Kevin Sites spent a year on assignment with Yahoo! News covering the world's wars as a solo digital media correspondent.

Here's some thoughts from an interview with Online Journalism Review:

Carrying over 60 pounds of equipment, Sites leveraged each medium's unique strengths to tell his stories. Video was for the "inherent drama," the "motion" of the world – capturing verbs like dancing, singing, talking, exploding. Text was for "nuance," the "details that bring a story to life." Still photography was reserved for portraits to create a powerful "connection to someone's face," explained Sites.

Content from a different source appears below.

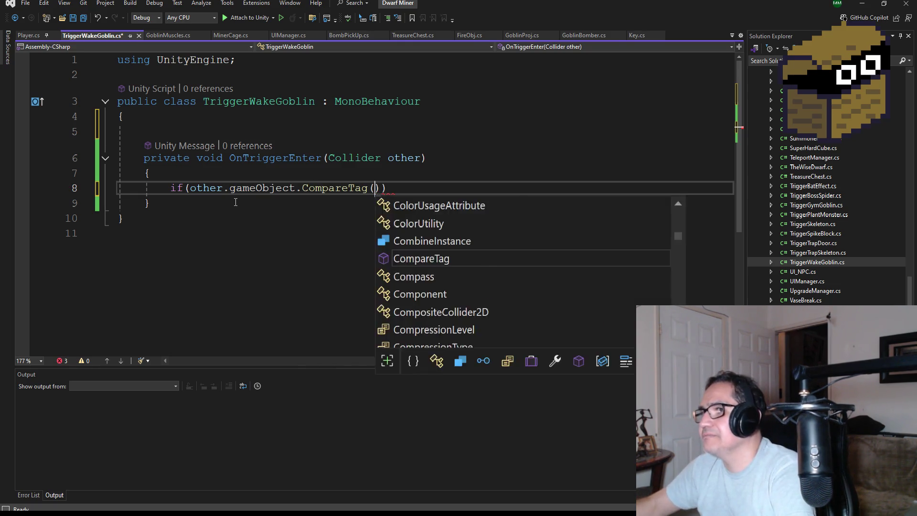
{"action": "type", "text": "seS"}
{"action": "key", "text": "Tab"}
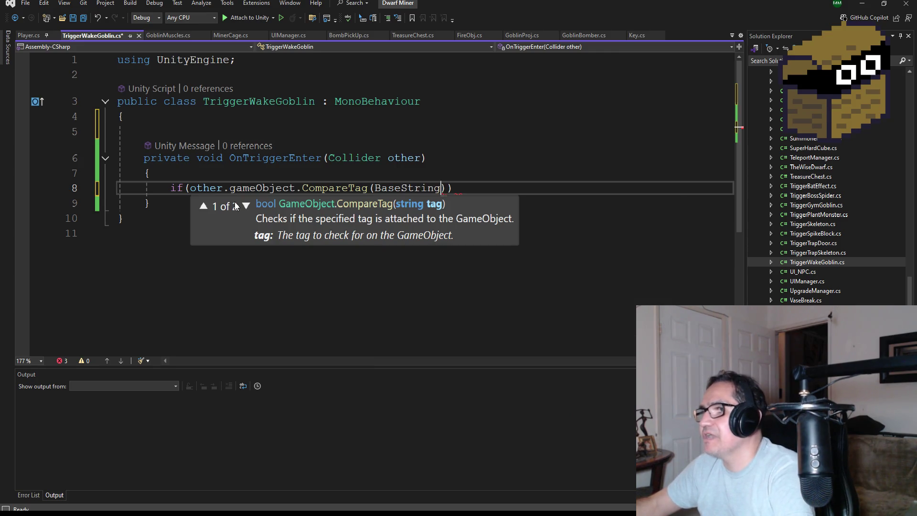
{"action": "type", "text": "Pla"}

Reporting simultaneously in three dimensions is "not a replacement for mainstream media... but an amplification of it," said Sites. By putting a human face on the global conflicts and "stringing those stories together so that when you see them online, perhaps collectively, cumulatively, they provide a greater idea of what's happening in that conflict zone."

Sites views news in new media as not the "last word... but the first word" to pull the reader into the story. "The computer that delivers news is also a tool for you to respond to the information." Under the intimate portraits and videos of ordinary people caught in war, Sites provided links to the chronology of the conflict (BBC country profiles) and to possible solutions (NGOs and political organizations).

The site drew two million viewers a week. Sites' workload was heavy: Spending about ten days in each war zone, he transmitted a 600-1,200-word story, five to 15 photographs, and two to three videos every day.

Here's some info on his new project with Yahoo! News:

After Sites' return from the Hot Zone (and a year off scuba diving to decompress), he and Yahoo continued their foray into original reporting in May 2007, albeit with a dramatic change of subject. "People of the Web" is a series of articles and four to four-and-a-half-minute videos featuring people who use the Internet to "bypass the traditional world."

He profiles people who circumvent traditional approaches to acting (lonelygirl15), music (bands on MySpace), and art (Phil Hansen).

"What I wanted to do was reach into the computer, and pull out that human being," said Sites. He looks for stories that contain a strong Web component, a colorful central character, a compelling visual, and an element of social relevance.